**WHAT IS BEING ASKED**: If pictures are present, leave them out, and copy the data word for word.

**RECORDED INFORMATION**:
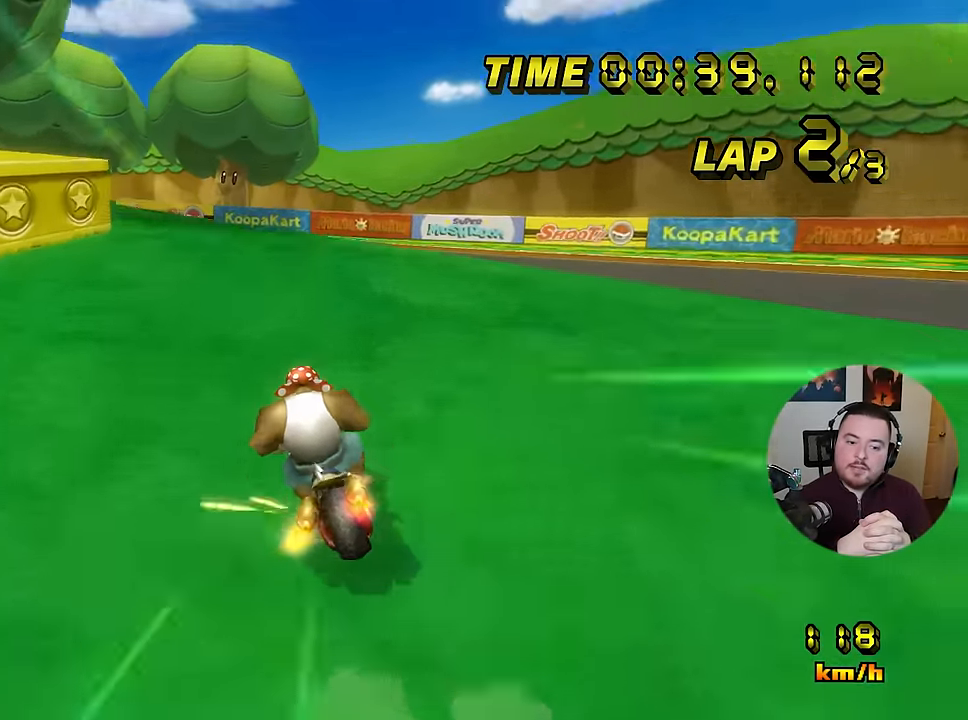
{"buttons": ["A", "R1"], "left_stick": "left", "events": []}
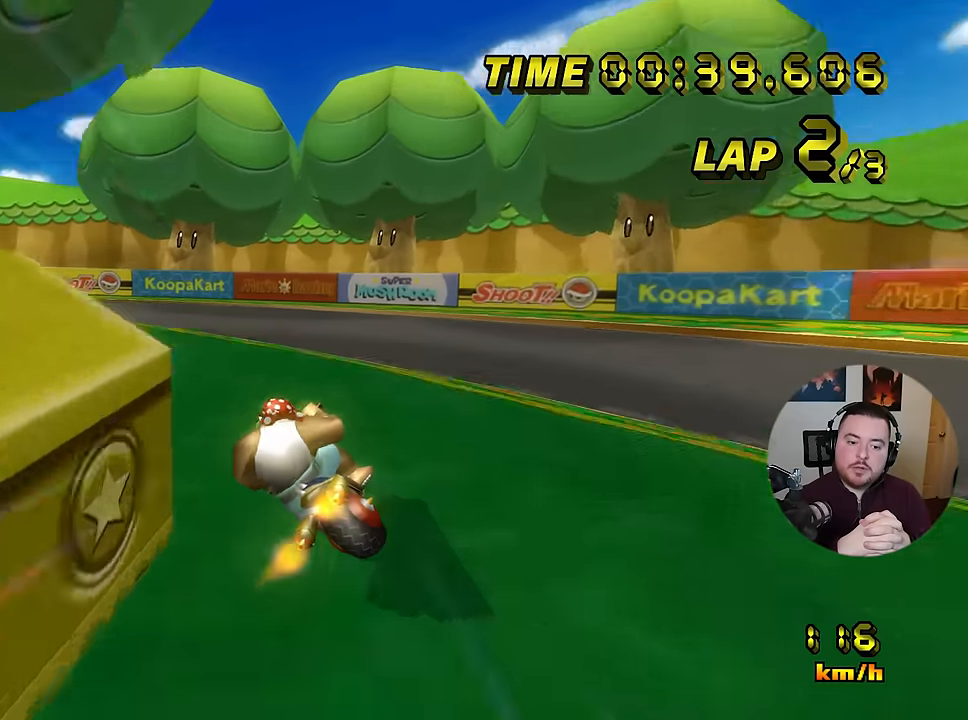
{"buttons": ["A", "R1"], "left_stick": "left", "events": []}
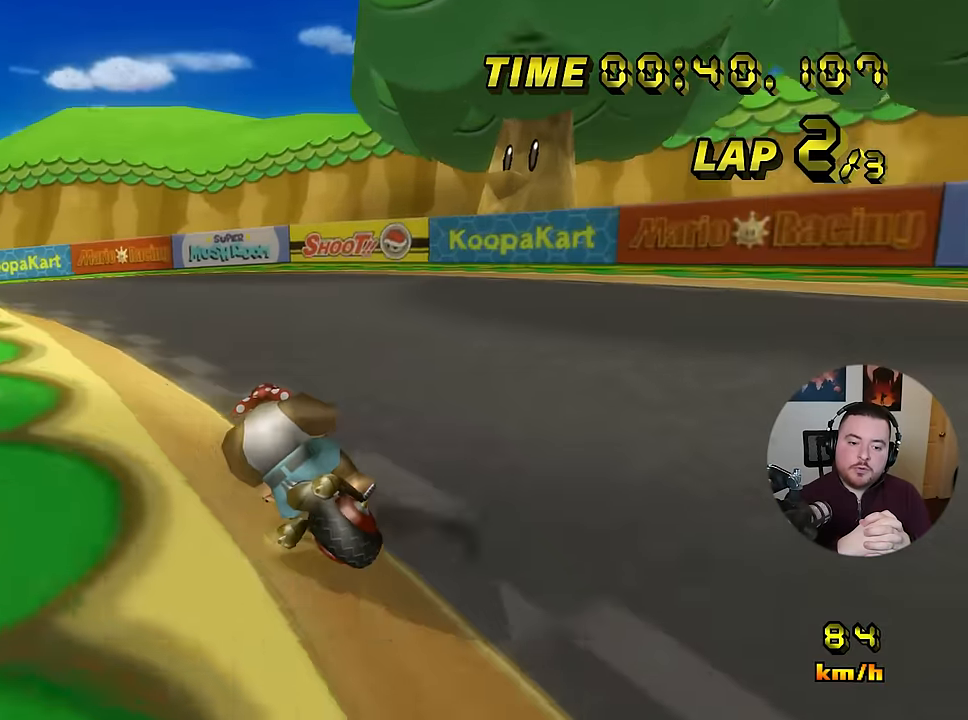
{"buttons": ["A", "R1"], "left_stick": "left", "events": []}
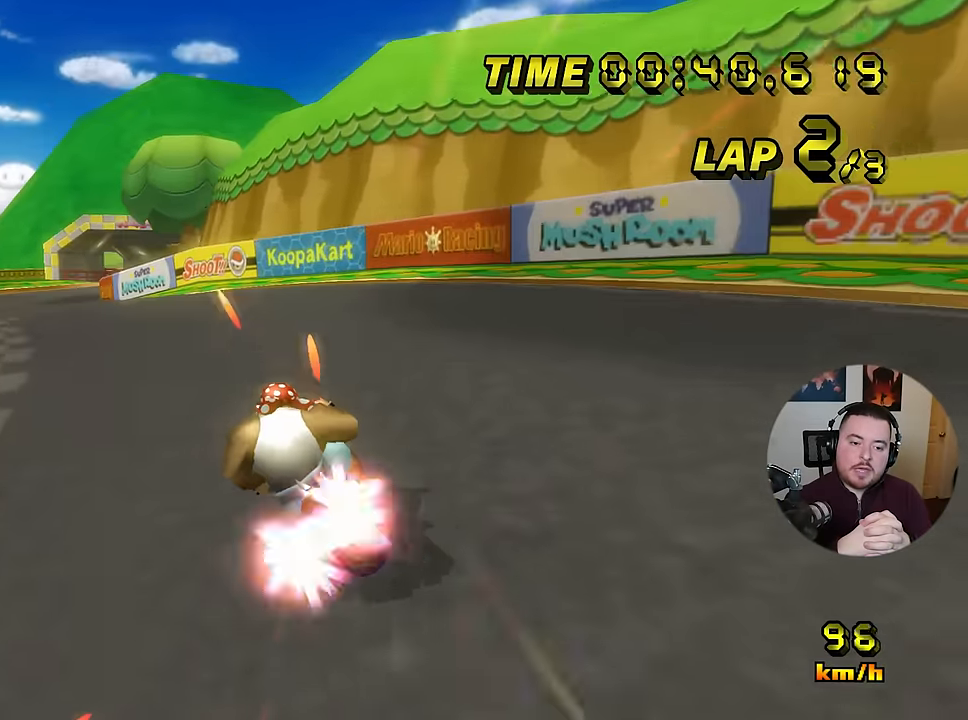
{"buttons": ["A"], "left_stick": "left", "events": [[83, "R1", "up"]]}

**RESULT OF THIS TASK**:
{"buttons": ["A", "R1"], "left_stick": "left", "events": []}
{"buttons": ["A", "R1"], "left_stick": "left", "events": []}
{"buttons": ["A", "R1"], "left_stick": "left", "events": []}
{"buttons": ["A"], "left_stick": "left", "events": [[83, "R1", "up"]]}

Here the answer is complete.